Der 47-jährige Viertangeklagte bekannte sich als einziger nicht schuldig. Der Richter ermahnte ihn, dass sich ein Geständnismildern auswirken würde und hielt ihm diverse Aussagen der anderen Beschuldigten unter anderem zur Organisation der Transporte und zu von dem Taxiunternehmer erteilten Aufträgen vor. Der in der Türkei geborene Österreicher sei als einziger nicht vorbestraft, so Rechtsanwalt Nikolaus Rast, sondern ein „stinknormaler“ Taxiunternehmer, der in Zeiten der großen Flüchtlingswelle im Vorjahr zwei Mal Flüchtlinge im Taxi nach Braunau (Oberösterreich) und Salzburg brachte. Der Fuhrlohn von 500 Euro sei für diese Strecken angemessen und kein Wucher gewesen.

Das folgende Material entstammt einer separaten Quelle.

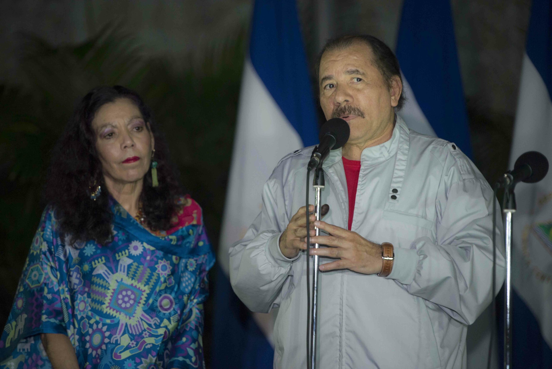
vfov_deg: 7.4
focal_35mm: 185
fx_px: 2838
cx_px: 276
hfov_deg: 11.1
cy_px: 184
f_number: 2.8
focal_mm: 185
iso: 1600
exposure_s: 1/100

Befragung von Merkel, Faymann und Co. beantragt

Verteidiger Elmar Kresbach beantragte schließlich die Anhörung der deutschen Bundeskanzlerin Angela Merkel, des deutschen Innenministers Thomas de Maiziere, des vormaligen österreichischen Bundeskanzlers Werner Faymann, von Außenminister Sebastian Kurz und Verteidigungsminister Hans Peter Doskozil, der 2015 Landespolizeidirektor im Burgenland war. Dies zum Beweis dafür, dass seitens der Politik angesichts der humanitären Katastrophe in Syrien und im kurdisch- türkischen Grenzgebiet eine Einladung an die Bewohner der Krisengebiete im Mittleren und Nahen Osten erfolgt sei.

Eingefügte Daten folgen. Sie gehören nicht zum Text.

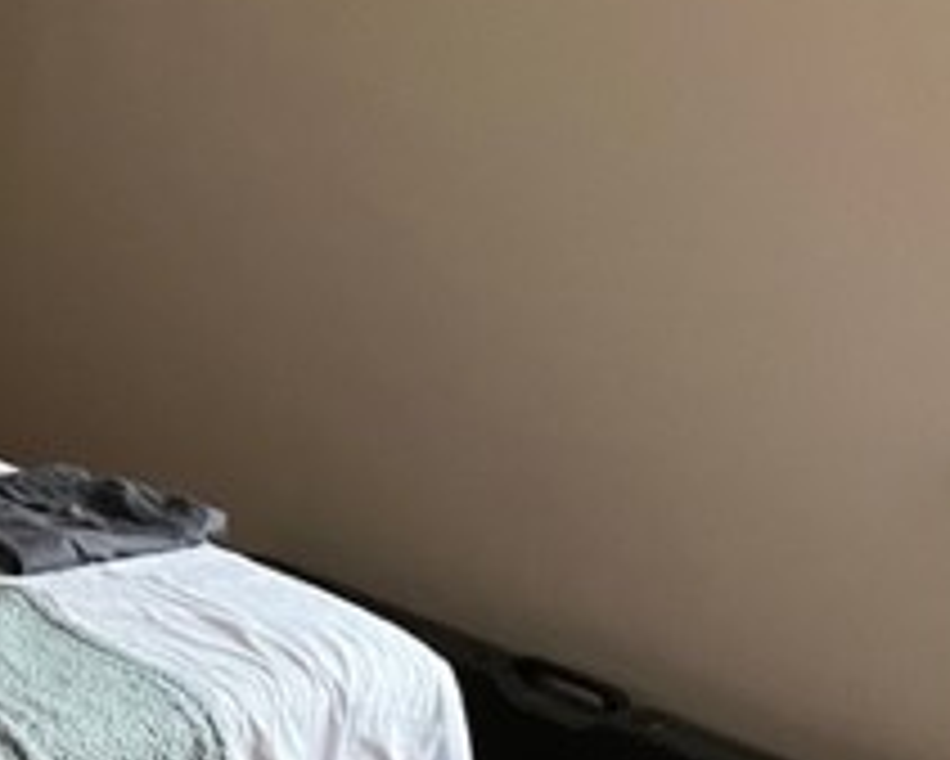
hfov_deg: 21.6
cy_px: 148
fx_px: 2166
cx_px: -378
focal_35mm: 77
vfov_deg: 19.7
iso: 500
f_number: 1.6
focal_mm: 5.1
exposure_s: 1/47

Aufgrund politischer Äußerungen, dass in der Not jeder willkommen sei und als Flüchtling in der EU aufgenommen werde, sei rund eine Million Menschen zum Teil mit offiziellen Transporten in Bussen und Zügen gekommen. Faktisch seien die Schengen-Bestimmungen ausgesetzt worden und die Menschen hatten freien Zugang zum Staatsgebiet. In dieser Situation, in der die Rechtsordnung vorübergehend faktisch außer Kraft gewesen sei, sah der Verteidiger kein Verschulden seines Mandanten, der Flüchtlinge transportiert und damit den von der Politik gewünschten Weitertransport zu einem angemessenen Lohn organisiert habe. Der Staatsanwalt sprach sich gegen den Beweisantrag aus.

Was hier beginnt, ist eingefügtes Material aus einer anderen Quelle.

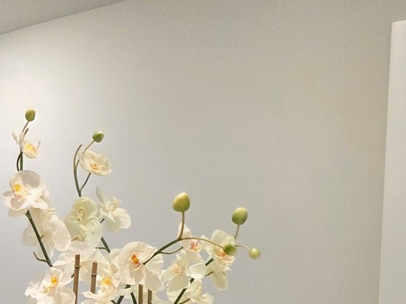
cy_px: 421
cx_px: 56
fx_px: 798
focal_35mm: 68
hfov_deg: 27.7
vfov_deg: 19.5
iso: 160
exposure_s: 1/120
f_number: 1.7
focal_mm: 6.3
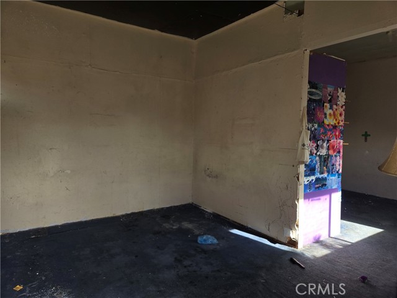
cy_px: 149
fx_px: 264
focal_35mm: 23
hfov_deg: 73.9
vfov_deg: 58.9
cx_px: 198
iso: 25
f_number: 1.8
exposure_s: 1/134
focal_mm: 5.4
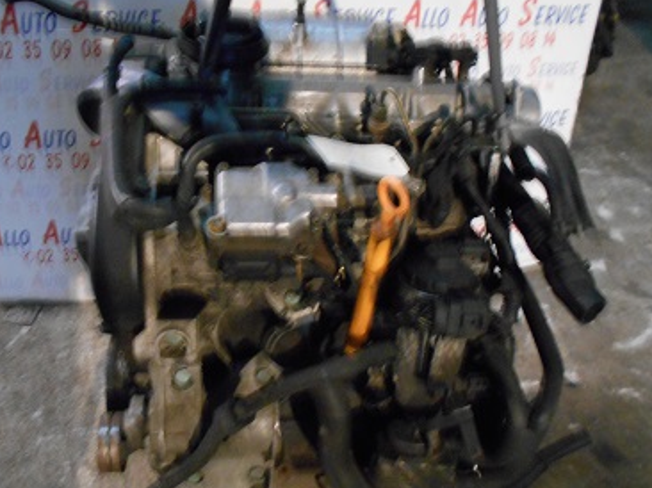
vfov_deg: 42.9
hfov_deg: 55.3
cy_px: 256
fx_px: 621
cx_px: 299
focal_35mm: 33
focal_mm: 4.6
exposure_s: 1/4
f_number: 3.2
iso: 800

Prozess auf 31. Oktober vertagt

Der Prozess wurde schließlich auf 31. Oktober vertagt. Das Gericht hat bis dahin über die Beweisanträge der Verteidigung zu entscheiden - neben der Ladung führender Politiker auch über die Ladung des Fachgruppenobmanns der Taxi-Innung zum Beweis für die Angemessenheit des verlangten Fuhrlohns.